**TEXT SECTION**:
-- Opening Marker --
Page 4 of 4

Re: The Phoenician Scheme (Wes Anderson, 2025)

Posted: Thu Jul 31, 2025 4:05 am
by beamish14
knives wrote: Thu Jul 31, 2025 3:51 am

Speaking of systems, something that helped me appreciate just what is happening here is realizing the obsessive degree by which Anderson is creating systems and cataloging. So much of the film is made of people reciting and presenting lists. It eventually becomes its own narrative shorthand by which the story moves. For example, these a short single shot of one of these catalogs which functions as exposition for a rather major plot point. The shot could only really work with an audience inoculated to Anderson’s strange language. In that way I suppose this is also the first American Hou Hsiao Hsien film though it’s actually the more fantastically minded Hong Sang Soo that this film reminds me of.


I could t help but think of Peter Greenaway, particularly Prospero’s Books and The Falls

Re: The Phoenician Scheme (Wes Anderson, 2025)

Posted: Thu Jul 31, 2025 4:17 am
by knives
Yes, that seems a good comparison.

Re: The Phoenician Scheme (Wes Anderson, 2025)

Posted: Thu Jul 31, 2025 11:44 am
by Mr Sausage
Complicating your religious reading is that the film is one long retelling of Cain and Abel, with the explanation for the strife, 'who could lick who', meaning essentially that it's inborn and inextricable.

Re: The Phoenician Scheme (Wes Anderson, 2025)

Posted: Thu Jul 31, 2025 3:08 pm
by knives
I didn’t even notice that. Thanks for more to chew on.

Re: The Phoenician Scheme (Wes Anderson, 2025)

Posted: Wed Oct 22, 2025 3:32 pm
by domino harvey
Okay, well, everyone is wrong. Previously I assumed that the problem with Anderson's recent films was his over-reliance on the aesthetic accoutrements of cinema over the basic narrative and character pleasures of a fictive art form. But this film does none of the things which would steer it away from that and I spent a good deal of watching this movie trying to figure out why I nevertheless found it so much better than anything Anderson has done in years. I think the satisfying emotional appeals and insights of his early work peaked with the Royal Tenenbaums and Moonrise Kingdom and everything after that (with the exception of Isle of Dogs which does not rely on these appeals) has faltered to some degree to integrate a convincing emotionality/humanity within the schematics of the ostentatious craftsmanship on-screen. This reached its nadir in Asteroid City, a movie which an alarmingly large number of viewers not only enjoyed (?!) but, worse, singled out the absolutely phony and empty Robie scene as some kind of holy echelon of emotional insight and human understanding. Vom X 100. Perhaps it should not be a surprise that many of those viewers turned on this, because here Anderson shows us why we're not the filmmaker: he does the opposite of what I thought he needed to do and succeeds wildly.
-- Closing Marker --
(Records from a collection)
-- Opening Marker --
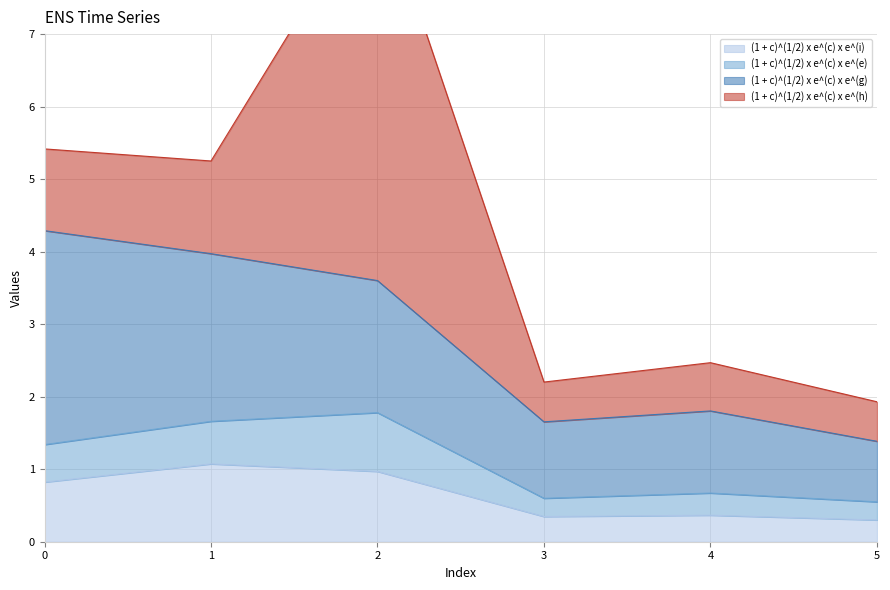

Count the number of categories in the chart.

6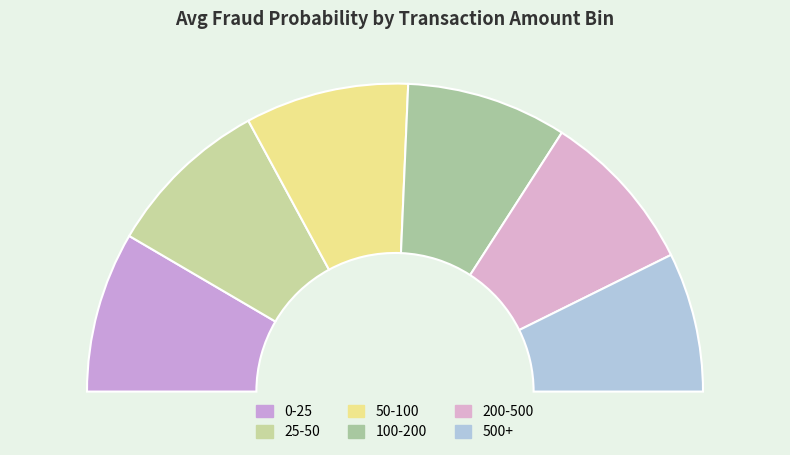

Which category has the biggest portion of the pie?

25-50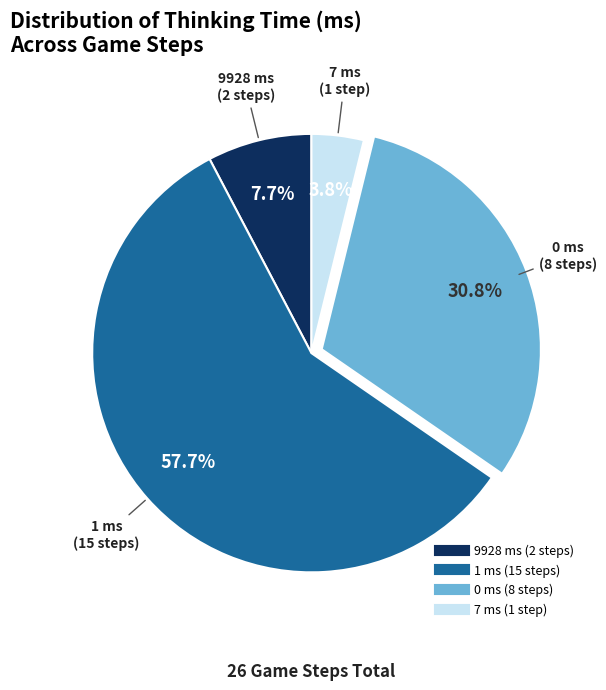

Is there any slice that represents more than half of the pie?

Yes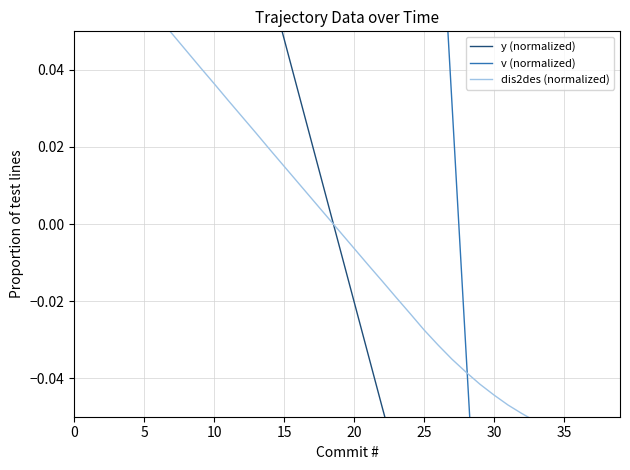

Reading left to right, list all the values displayed in this chart.

y (normalized): 0.3	0.2	0.2	0.2	0.2	0.2	0.2	0.2	0.1	0.1	0.1	0.1	0.1	0.1	0.1	0.0	0.0	0.0	0.0	-0.0	-0.0	-0.0	-0.0	-0.1	-0.1	-0.1	-0.1	-0.1	-0.1	-0.1	-0.1	-0.2	-0.2	-0.2	-0.2	-0.2	-0.2	-0.2	-0.2	-0.2
v (normalized): 0.2	0.2	0.2	0.2	0.2	0.2	0.2	0.2	0.2	0.2	0.2	0.2	0.2	0.2	0.2	0.2	0.2	0.2	0.2	0.2	0.2	0.2	0.2	0.2	0.2	0.2	0.1	0.0	-0.0	-0.1	-0.2	-0.2	-0.3	-0.4	-0.4	-0.5	-0.5	-0.6	-0.7	-0.7
dis2des (normalized): 0.1	0.1	0.1	0.1	0.1	0.1	0.1	0.0	0.0	0.0	0.0	0.0	0.0	0.0	0.0	0.0	0.0	0.0	0.0	-0.0	-0.0	-0.0	-0.0	-0.0	-0.0	-0.0	-0.0	-0.0	-0.0	-0.0	-0.0	-0.0	-0.0	-0.1	-0.1	-0.1	-0.1	-0.1	-0.1	-0.1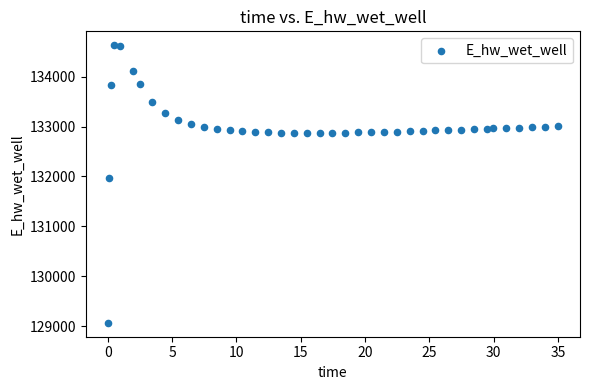

What is the range of X values (max minus min)?

34.9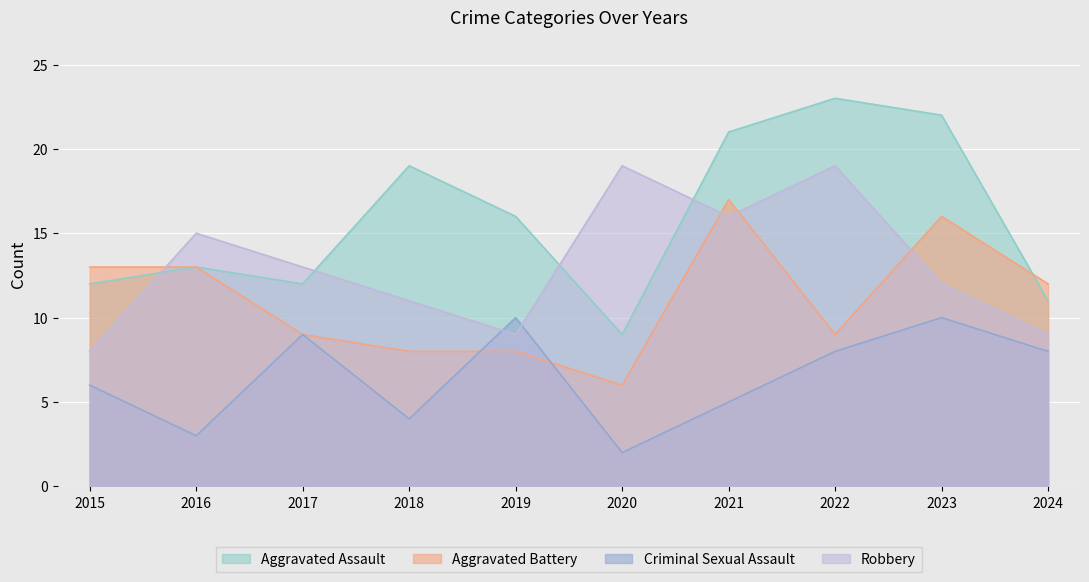

What is the difference between the Robbery values at 2021 and 2017?

3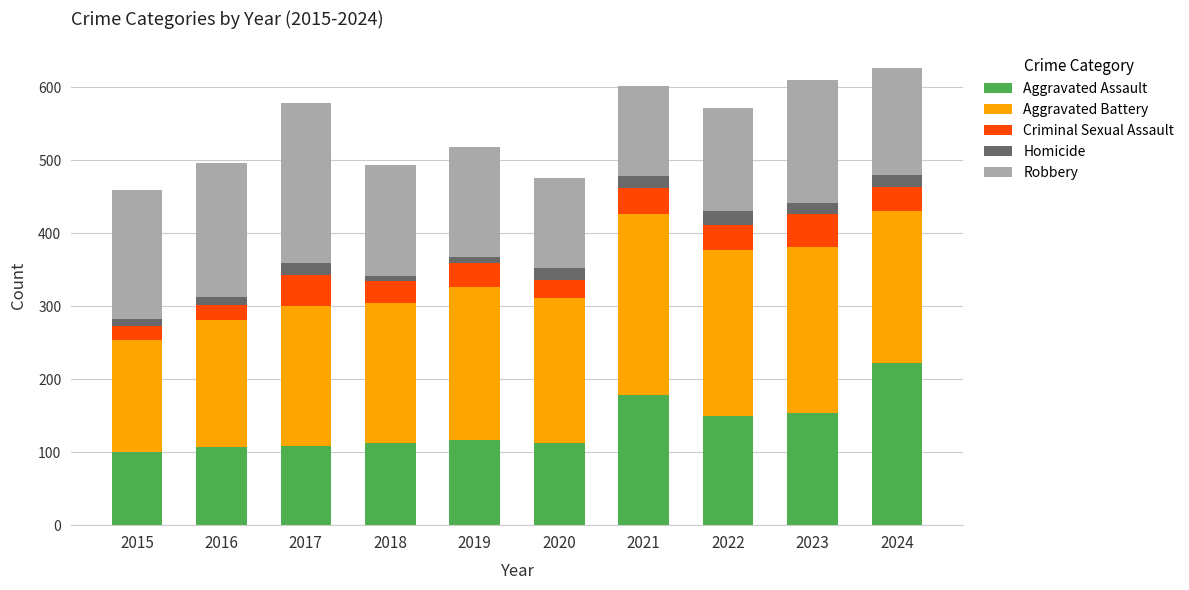

Is it true that Aggravated Assault equals 107 at 2016?

True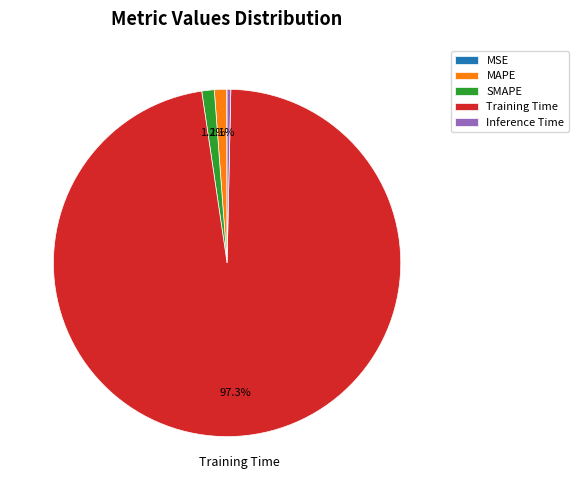

The MAPE slice represents 1% of the pie. True or false?

True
-- Closing Marker --
**PROBLEM SET**:
**1.** Reproduce the forum thread on The Phoenician Scheme word for word, from "Posted: Thu Jul 31, 2025 4:05" up to and including "reminds me of.".
**2.** Answer these questions about the forum thread on The Phoenician Scheme:
(a) Which two Peter Greenaway films does beamish14 name?
(b) According to Mr Sausage, which story is the film one long retelling of?
(c) Which Anderson film does domino harvey say marked the nadir of his recent work?
**3.** Carry on the forum thread on The Phoenician Scheme from the point where it stops.

**SET OF ANSWERS**:
**1.**
Posted: Thu Jul 31, 2025 4:05 am
by beamish14
knives wrote: Thu Jul 31, 2025 3:51 am

Speaking of systems, something that helped me appreciate just what is happening here is realizing the obsessive degree by which Anderson is creating systems and cataloging. So much of the film is made of people reciting and presenting lists. It eventually becomes its own narrative shorthand by which the story moves. For example, these a short single shot of one of these catalogs which functions as exposition for a rather major plot point. The shot could only really work with an audience inoculated to Anderson’s strange language. In that way I suppose this is also the first American Hou Hsiao Hsien film though it’s actually the more fantastically minded Hong Sang Soo that this film reminds me of.

**2.**
(a) Prospero's Books and The Falls.
(b) Cain and Abel.
(c) Asteroid City.

**3.**
To wit, this film does not go small but it does utterly eschew any conventional emotional appeals whatsoever. And, crucially, in the process it nevertheless contains more direct impact than anything he's done in over a decade. The film is a delightful lark on a 30s travelogue studio pic (it being set in the 50s is no matter, it exists on a plane of time of its own anyways) with additional shades of adventure-tinged board games (the running tallies, the notations and reassessments of strategy, the far off destinations and trials to earn points towards a goal that only exists to be reached) and the schematic roles and details both fit naturally within such established structures and yet still surprise and delight. I was shocked, for instance, that I'm pretty sure this is the first Anderson film to actually make me laugh in over a decade. And if Del Toro's character is sketched a little too closely to Hackman's in Tenenbaums, I don't know that it matters as much as I'd have expected it to. Character here is representational of function and the function only exists to further the plot and the plot only exists to justify the visuals and the visuals only exist to differentiate one spot on the board from the other.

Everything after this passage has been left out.